- **Task statement**
From the first line to the last, print the records exactly, leaving out the pictures.

___ Data under study

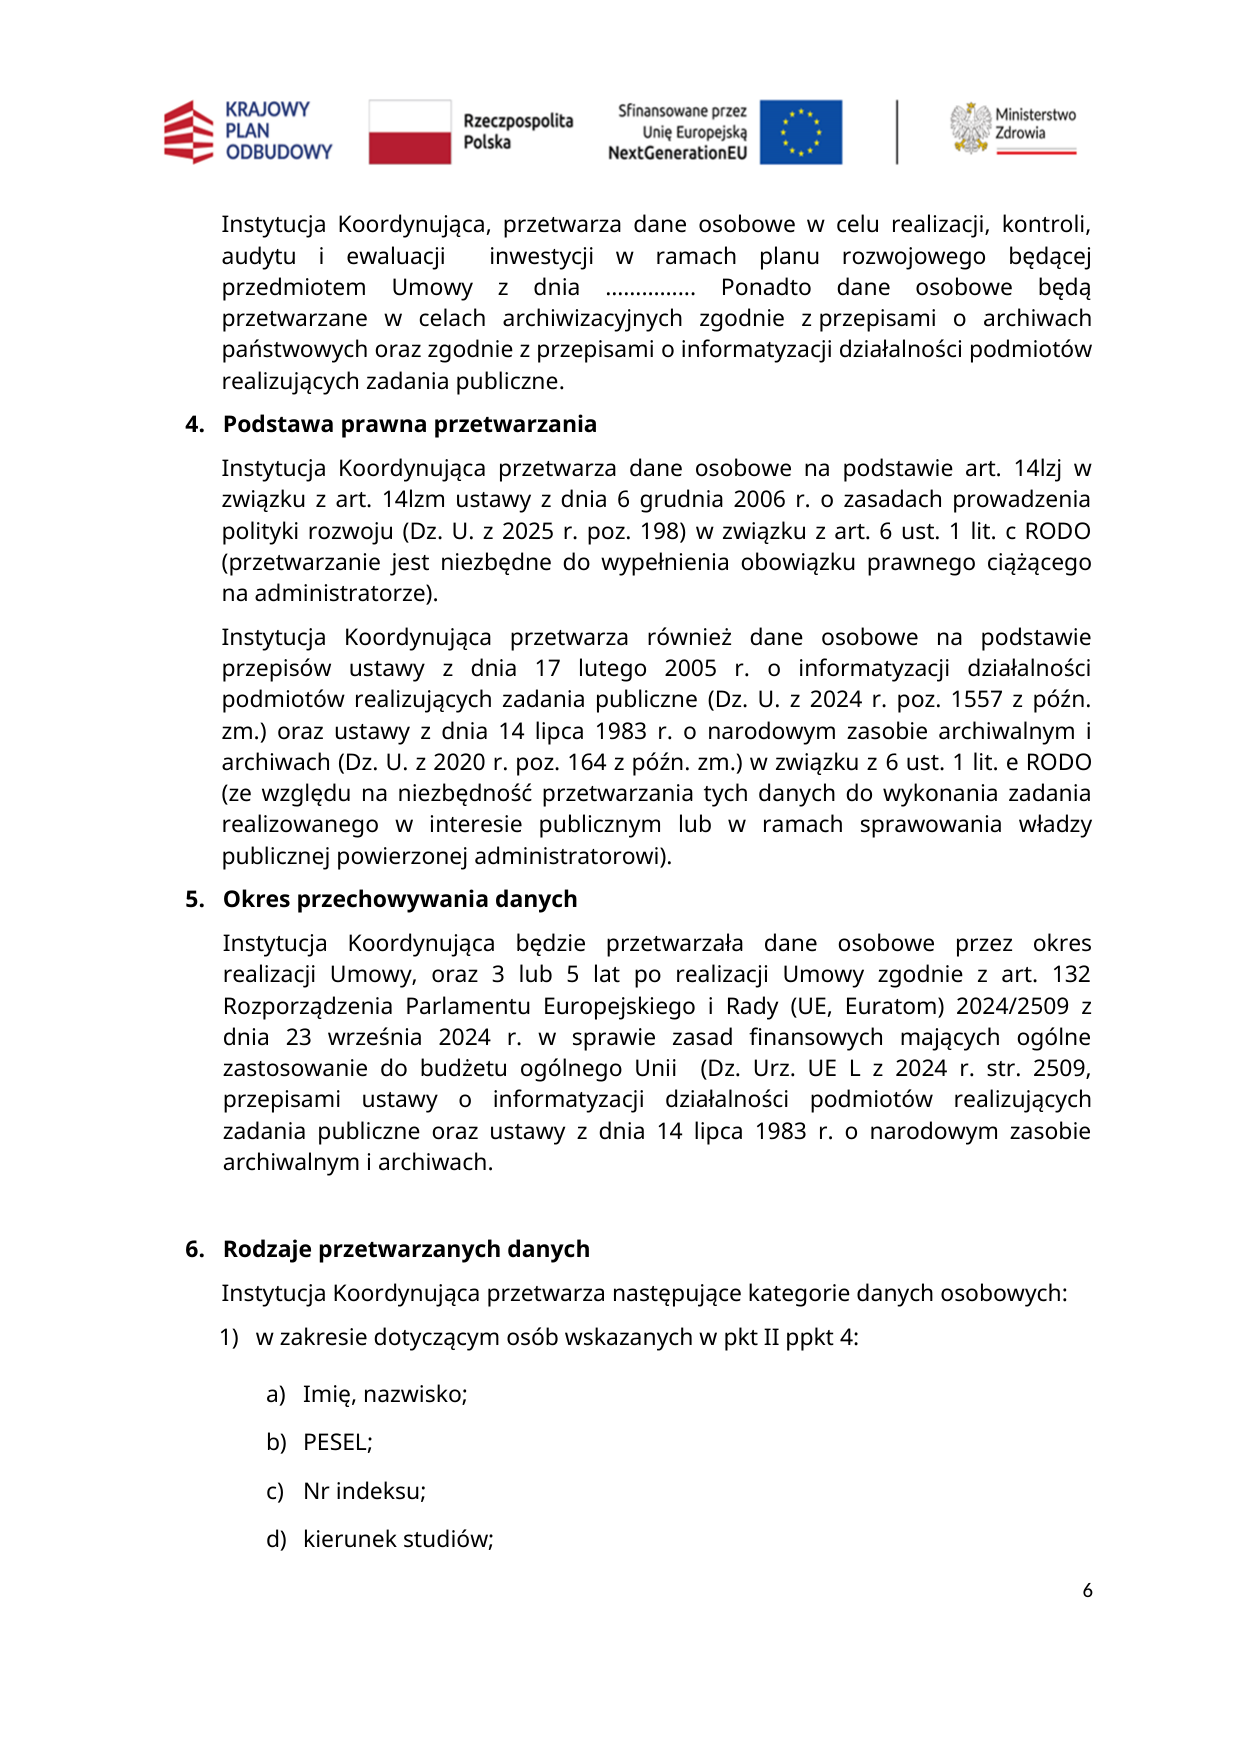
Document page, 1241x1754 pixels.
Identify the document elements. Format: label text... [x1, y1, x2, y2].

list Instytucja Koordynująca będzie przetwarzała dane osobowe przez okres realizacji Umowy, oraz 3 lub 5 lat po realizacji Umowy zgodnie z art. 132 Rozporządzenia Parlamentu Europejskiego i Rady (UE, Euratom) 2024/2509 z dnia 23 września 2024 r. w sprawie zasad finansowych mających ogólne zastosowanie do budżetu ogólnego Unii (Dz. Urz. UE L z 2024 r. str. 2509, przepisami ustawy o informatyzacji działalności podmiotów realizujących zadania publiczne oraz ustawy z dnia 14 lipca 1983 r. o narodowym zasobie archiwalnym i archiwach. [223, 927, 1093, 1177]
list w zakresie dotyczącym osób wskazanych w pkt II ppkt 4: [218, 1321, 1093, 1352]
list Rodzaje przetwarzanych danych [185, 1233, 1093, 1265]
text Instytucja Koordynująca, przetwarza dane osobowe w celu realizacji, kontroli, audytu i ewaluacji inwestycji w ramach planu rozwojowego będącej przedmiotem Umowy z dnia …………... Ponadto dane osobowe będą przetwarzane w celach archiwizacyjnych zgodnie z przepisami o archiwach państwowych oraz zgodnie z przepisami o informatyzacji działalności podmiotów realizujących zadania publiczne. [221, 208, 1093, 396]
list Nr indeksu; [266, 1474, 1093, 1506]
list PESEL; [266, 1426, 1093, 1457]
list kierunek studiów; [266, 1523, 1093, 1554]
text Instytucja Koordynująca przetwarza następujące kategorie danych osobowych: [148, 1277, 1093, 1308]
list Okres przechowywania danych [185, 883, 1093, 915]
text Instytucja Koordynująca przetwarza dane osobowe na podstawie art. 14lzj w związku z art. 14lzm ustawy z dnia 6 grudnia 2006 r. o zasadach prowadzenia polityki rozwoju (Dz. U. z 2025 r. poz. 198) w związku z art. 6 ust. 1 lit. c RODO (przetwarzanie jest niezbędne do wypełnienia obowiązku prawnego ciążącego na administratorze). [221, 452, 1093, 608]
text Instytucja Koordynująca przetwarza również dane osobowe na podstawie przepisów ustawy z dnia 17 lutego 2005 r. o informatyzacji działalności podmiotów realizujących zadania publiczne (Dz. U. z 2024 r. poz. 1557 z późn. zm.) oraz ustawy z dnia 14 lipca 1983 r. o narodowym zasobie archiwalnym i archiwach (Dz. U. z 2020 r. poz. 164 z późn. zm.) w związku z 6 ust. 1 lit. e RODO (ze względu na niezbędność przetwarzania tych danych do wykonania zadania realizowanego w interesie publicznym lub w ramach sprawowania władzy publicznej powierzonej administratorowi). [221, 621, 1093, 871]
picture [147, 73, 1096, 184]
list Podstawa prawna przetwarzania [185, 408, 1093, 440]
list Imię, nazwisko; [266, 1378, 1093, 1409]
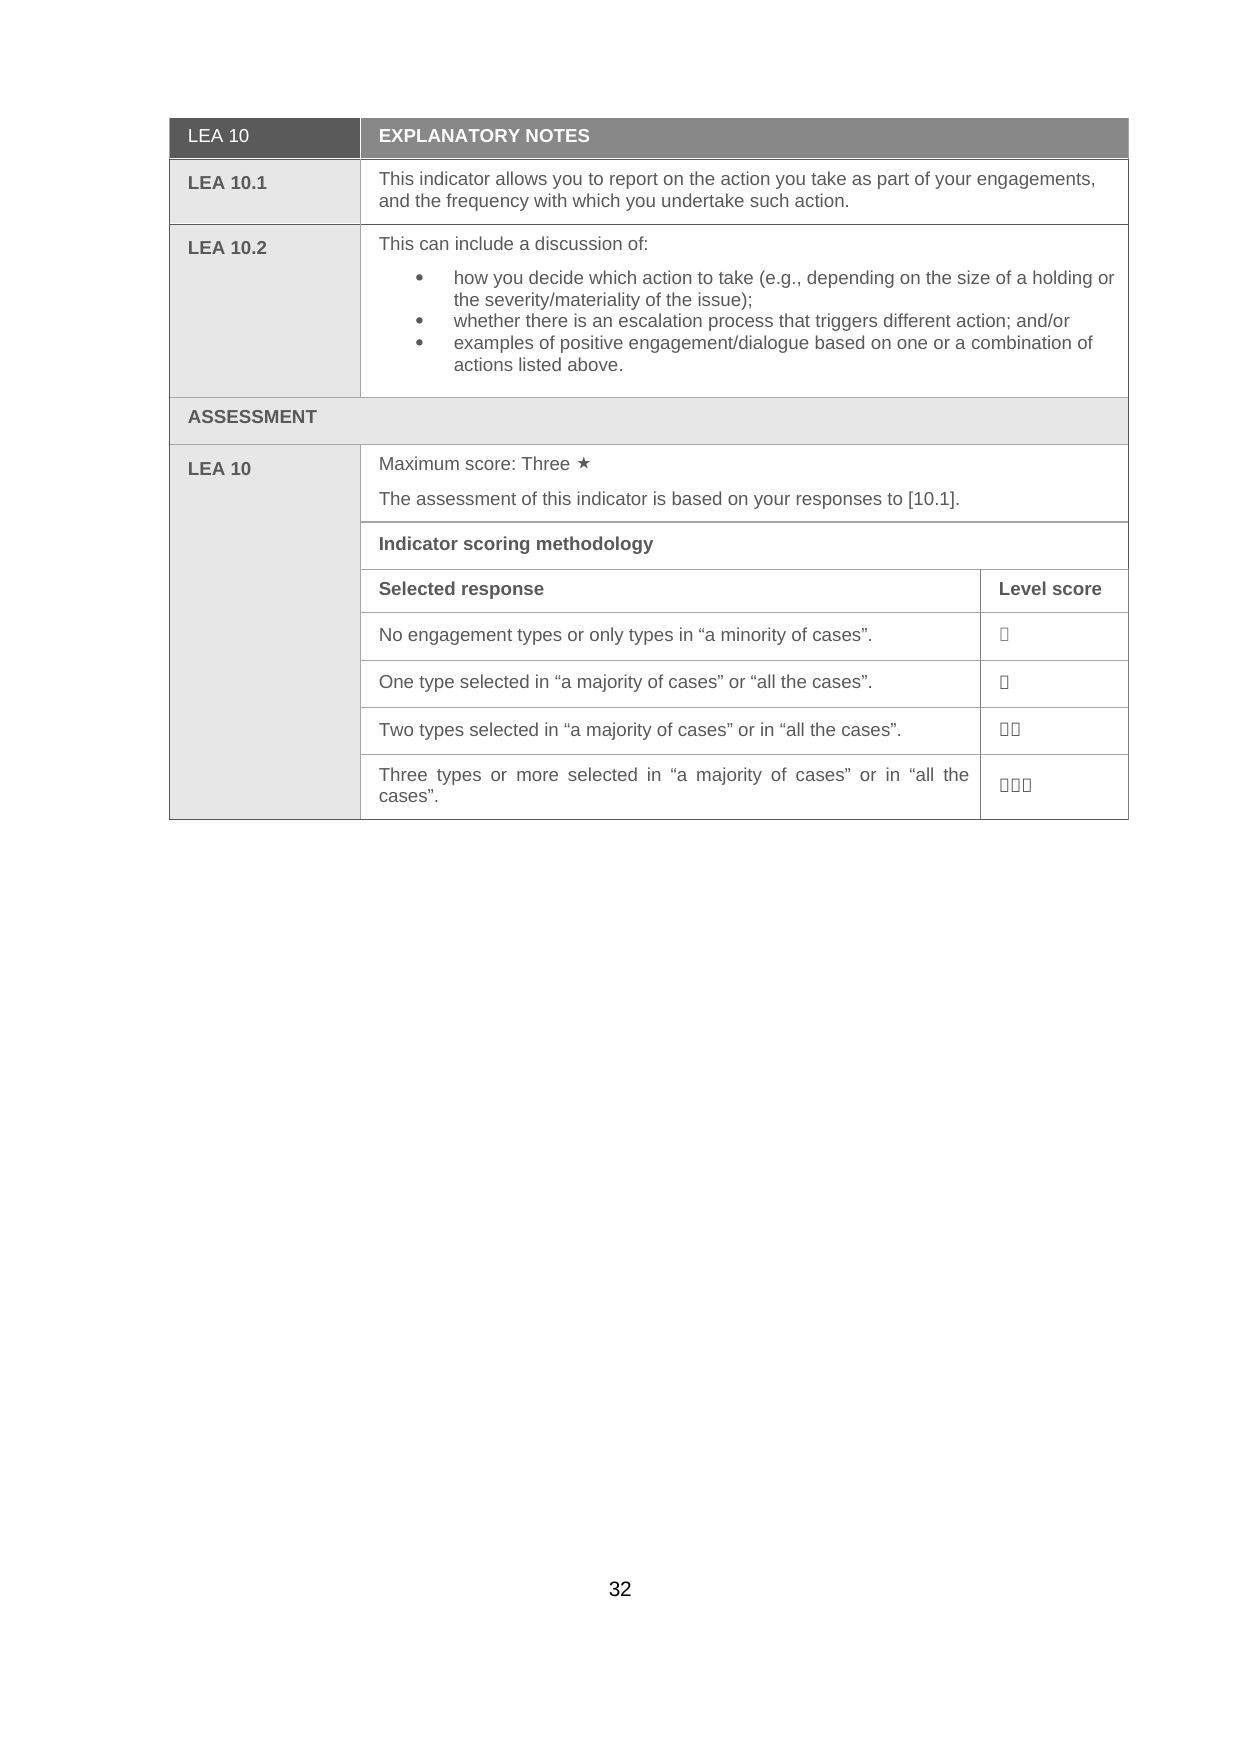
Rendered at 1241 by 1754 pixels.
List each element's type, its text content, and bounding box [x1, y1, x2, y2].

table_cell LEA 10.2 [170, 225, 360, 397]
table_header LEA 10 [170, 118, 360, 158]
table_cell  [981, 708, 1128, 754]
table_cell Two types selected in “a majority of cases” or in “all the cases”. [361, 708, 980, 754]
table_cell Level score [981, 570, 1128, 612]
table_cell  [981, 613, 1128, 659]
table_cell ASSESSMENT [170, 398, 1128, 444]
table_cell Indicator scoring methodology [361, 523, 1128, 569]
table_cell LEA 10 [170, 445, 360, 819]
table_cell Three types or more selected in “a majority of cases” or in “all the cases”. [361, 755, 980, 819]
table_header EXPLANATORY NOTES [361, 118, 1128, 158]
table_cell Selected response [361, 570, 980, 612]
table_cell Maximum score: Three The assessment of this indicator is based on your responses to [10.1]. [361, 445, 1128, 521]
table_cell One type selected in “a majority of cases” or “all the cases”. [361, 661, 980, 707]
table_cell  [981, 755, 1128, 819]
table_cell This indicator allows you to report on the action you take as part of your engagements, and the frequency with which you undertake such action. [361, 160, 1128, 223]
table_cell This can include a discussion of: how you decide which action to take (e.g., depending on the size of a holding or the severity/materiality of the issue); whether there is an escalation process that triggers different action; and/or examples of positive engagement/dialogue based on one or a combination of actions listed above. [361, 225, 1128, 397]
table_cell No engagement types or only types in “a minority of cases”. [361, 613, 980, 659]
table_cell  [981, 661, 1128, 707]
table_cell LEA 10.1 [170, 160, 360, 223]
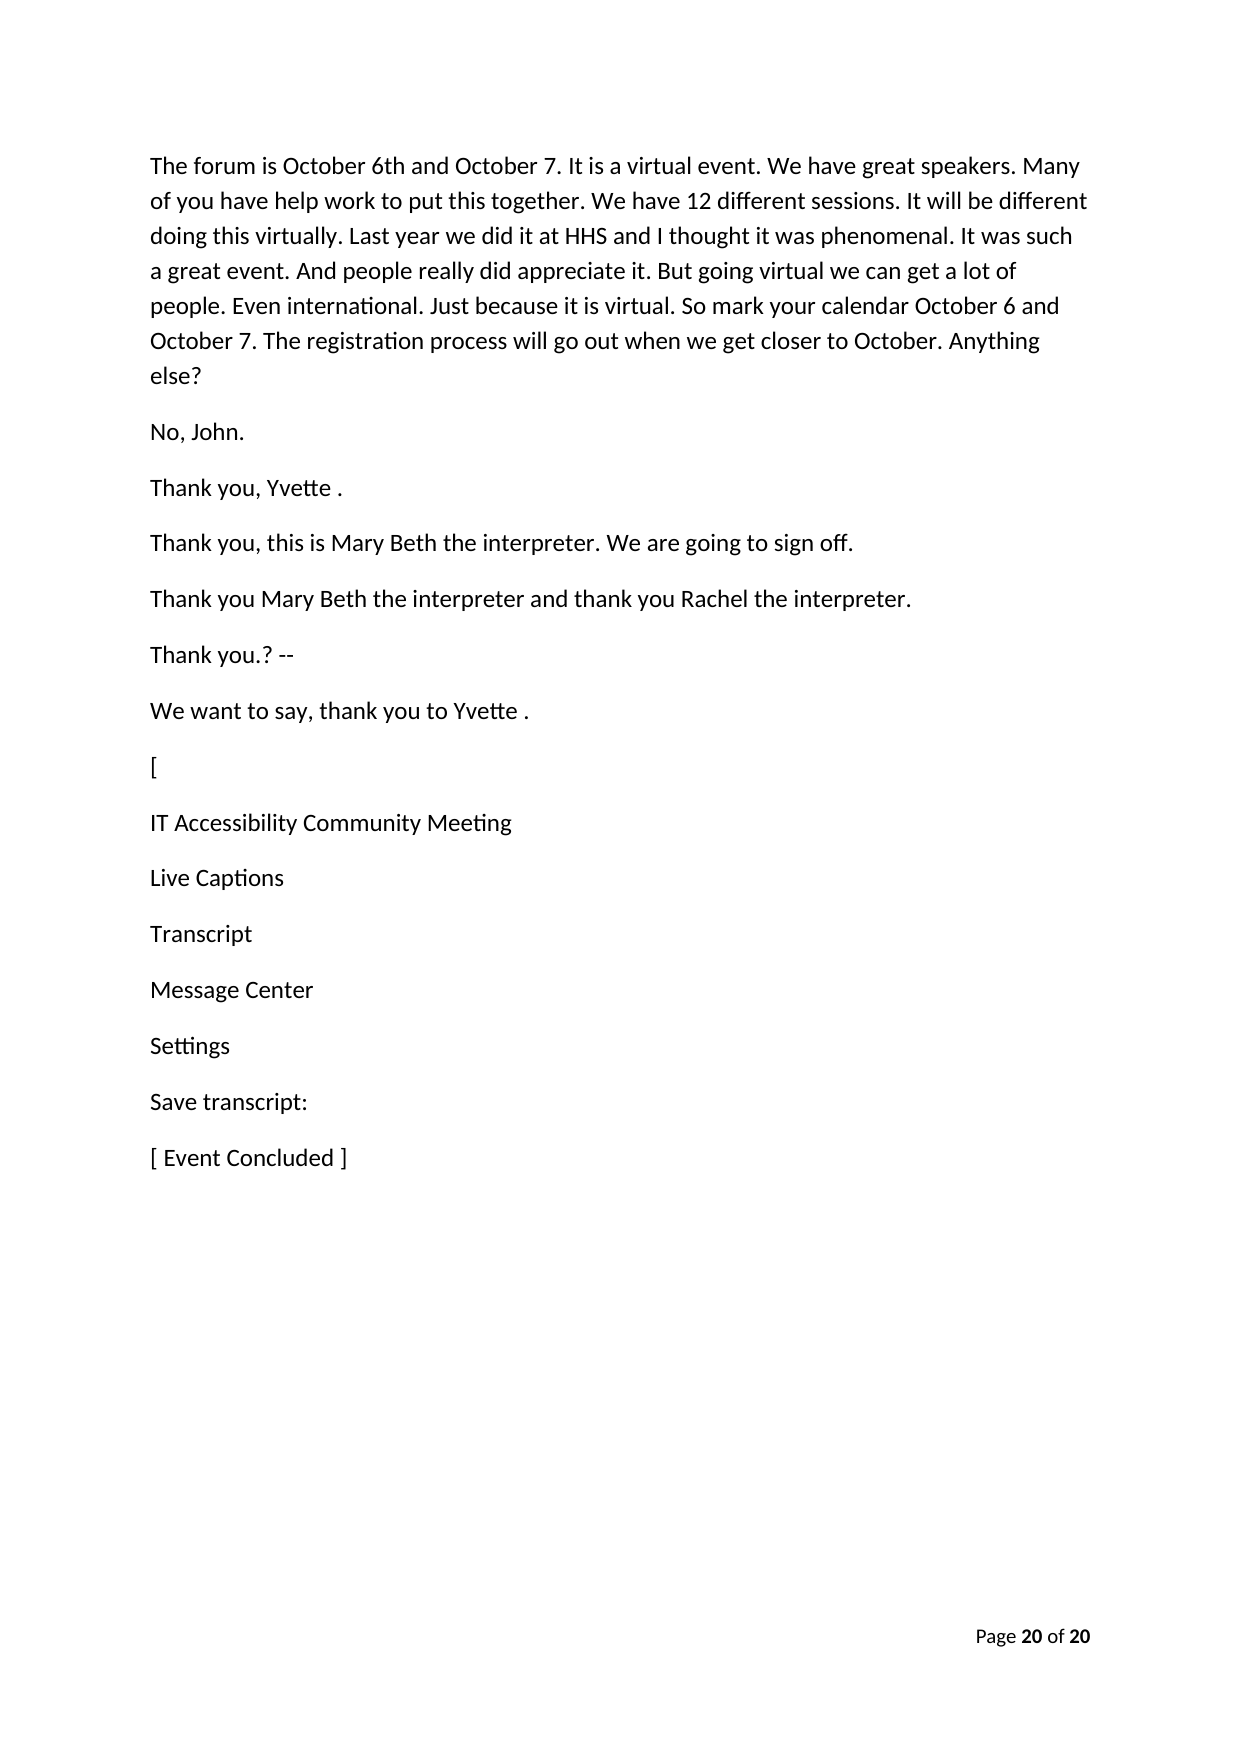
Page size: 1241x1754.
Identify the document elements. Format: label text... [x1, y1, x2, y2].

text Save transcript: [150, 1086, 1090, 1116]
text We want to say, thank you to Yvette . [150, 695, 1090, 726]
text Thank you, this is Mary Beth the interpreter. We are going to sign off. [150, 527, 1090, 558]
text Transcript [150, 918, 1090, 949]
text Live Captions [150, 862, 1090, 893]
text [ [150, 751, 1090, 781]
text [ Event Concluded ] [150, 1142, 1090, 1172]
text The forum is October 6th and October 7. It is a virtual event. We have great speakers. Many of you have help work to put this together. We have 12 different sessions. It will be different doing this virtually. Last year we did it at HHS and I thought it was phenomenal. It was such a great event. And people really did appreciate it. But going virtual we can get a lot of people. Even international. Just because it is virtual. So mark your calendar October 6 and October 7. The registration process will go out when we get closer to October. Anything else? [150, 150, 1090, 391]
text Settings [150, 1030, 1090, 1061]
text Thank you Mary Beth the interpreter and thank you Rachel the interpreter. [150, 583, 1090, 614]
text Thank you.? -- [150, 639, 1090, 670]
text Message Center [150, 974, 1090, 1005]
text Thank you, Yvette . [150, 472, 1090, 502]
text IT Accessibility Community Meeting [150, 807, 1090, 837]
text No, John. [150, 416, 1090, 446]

______

- **Answer**
Document page, 1241x1754 pixels.
Identify the document elements. Format: label text... [x1, y1, x2, y2].

list Instytucja Koordynująca będzie przetwarzała dane osobowe przez okres realizacji Umowy, oraz 3 lub 5 lat po realizacji Umowy zgodnie z art. 132 Rozporządzenia Parlamentu Europejskiego i Rady (UE, Euratom) 2024/2509 z dnia 23 września 2024 r. w sprawie zasad finansowych mających ogólne zastosowanie do budżetu ogólnego Unii (Dz. Urz. UE L z 2024 r. str. 2509, przepisami ustawy o informatyzacji działalności podmiotów realizujących zadania publiczne oraz ustawy z dnia 14 lipca 1983 r. o narodowym zasobie archiwalnym i archiwach. [223, 927, 1093, 1177]
list w zakresie dotyczącym osób wskazanych w pkt II ppkt 4: [218, 1321, 1093, 1352]
list Rodzaje przetwarzanych danych [185, 1233, 1093, 1265]
text Instytucja Koordynująca, przetwarza dane osobowe w celu realizacji, kontroli, audytu i ewaluacji inwestycji w ramach planu rozwojowego będącej przedmiotem Umowy z dnia …………... Ponadto dane osobowe będą przetwarzane w celach archiwizacyjnych zgodnie z przepisami o archiwach państwowych oraz zgodnie z przepisami o informatyzacji działalności podmiotów realizujących zadania publiczne. [221, 208, 1093, 396]
list Nr indeksu; [266, 1474, 1093, 1506]
list PESEL; [266, 1426, 1093, 1457]
list kierunek studiów; [266, 1523, 1093, 1554]
text Instytucja Koordynująca przetwarza następujące kategorie danych osobowych: [148, 1277, 1093, 1308]
list Okres przechowywania danych [185, 883, 1093, 915]
text Instytucja Koordynująca przetwarza dane osobowe na podstawie art. 14lzj w związku z art. 14lzm ustawy z dnia 6 grudnia 2006 r. o zasadach prowadzenia polityki rozwoju (Dz. U. z 2025 r. poz. 198) w związku z art. 6 ust. 1 lit. c RODO (przetwarzanie jest niezbędne do wypełnienia obowiązku prawnego ciążącego na administratorze). [221, 452, 1093, 608]
text Instytucja Koordynująca przetwarza również dane osobowe na podstawie przepisów ustawy z dnia 17 lutego 2005 r. o informatyzacji działalności podmiotów realizujących zadania publiczne (Dz. U. z 2024 r. poz. 1557 z późn. zm.) oraz ustawy z dnia 14 lipca 1983 r. o narodowym zasobie archiwalnym i archiwach (Dz. U. z 2020 r. poz. 164 z późn. zm.) w związku z 6 ust. 1 lit. e RODO (ze względu na niezbędność przetwarzania tych danych do wykonania zadania realizowanego w interesie publicznym lub w ramach sprawowania władzy publicznej powierzonej administratorowi). [221, 621, 1093, 871]
picture [147, 73, 1096, 184]
list Podstawa prawna przetwarzania [185, 408, 1093, 440]
list Imię, nazwisko; [266, 1378, 1093, 1409]
Rendered at 1241 by 1754 pixels.
List each element's type, its text content, and bounding box [x1, y1, x2, y2].

table_cell LEA 10.2 [170, 225, 360, 397]
table_header LEA 10 [170, 118, 360, 158]
table_cell  [981, 708, 1128, 754]
table_cell Two types selected in “a majority of cases” or in “all the cases”. [361, 708, 980, 754]
table_cell Level score [981, 570, 1128, 612]
table_cell  [981, 613, 1128, 659]
table_cell ASSESSMENT [170, 398, 1128, 444]
table_cell Indicator scoring methodology [361, 523, 1128, 569]
table_cell LEA 10 [170, 445, 360, 819]
table_cell Three types or more selected in “a majority of cases” or in “all the cases”. [361, 755, 980, 819]
table_header EXPLANATORY NOTES [361, 118, 1128, 158]
table_cell Selected response [361, 570, 980, 612]
table_cell Maximum score: Three The assessment of this indicator is based on your responses to [10.1]. [361, 445, 1128, 521]
table_cell One type selected in “a majority of cases” or “all the cases”. [361, 661, 980, 707]
table_cell  [981, 755, 1128, 819]
table_cell This indicator allows you to report on the action you take as part of your engagements, and the frequency with which you undertake such action. [361, 160, 1128, 223]
table_cell This can include a discussion of: how you decide which action to take (e.g., depending on the size of a holding or the severity/materiality of the issue); whether there is an escalation process that triggers different action; and/or examples of positive engagement/dialogue based on one or a combination of actions listed above. [361, 225, 1128, 397]
table_cell No engagement types or only types in “a minority of cases”. [361, 613, 980, 659]
table_cell  [981, 661, 1128, 707]
table_cell LEA 10.1 [170, 160, 360, 223]
Page size: 1241x1754.
Identify the document elements. Format: label text... [x1, y1, x2, y2].

text Save transcript: [150, 1086, 1090, 1116]
text We want to say, thank you to Yvette . [150, 695, 1090, 726]
text Thank you, this is Mary Beth the interpreter. We are going to sign off. [150, 527, 1090, 558]
text Transcript [150, 918, 1090, 949]
text Live Captions [150, 862, 1090, 893]
text [ [150, 751, 1090, 781]
text [ Event Concluded ] [150, 1142, 1090, 1172]
text The forum is October 6th and October 7. It is a virtual event. We have great speakers. Many of you have help work to put this together. We have 12 different sessions. It will be different doing this virtually. Last year we did it at HHS and I thought it was phenomenal. It was such a great event. And people really did appreciate it. But going virtual we can get a lot of people. Even international. Just because it is virtual. So mark your calendar October 6 and October 7. The registration process will go out when we get closer to October. Anything else? [150, 150, 1090, 391]
text Settings [150, 1030, 1090, 1061]
text Thank you Mary Beth the interpreter and thank you Rachel the interpreter. [150, 583, 1090, 614]
text Thank you.? -- [150, 639, 1090, 670]
text Message Center [150, 974, 1090, 1005]
text Thank you, Yvette . [150, 472, 1090, 502]
text IT Accessibility Community Meeting [150, 807, 1090, 837]
text No, John. [150, 416, 1090, 446]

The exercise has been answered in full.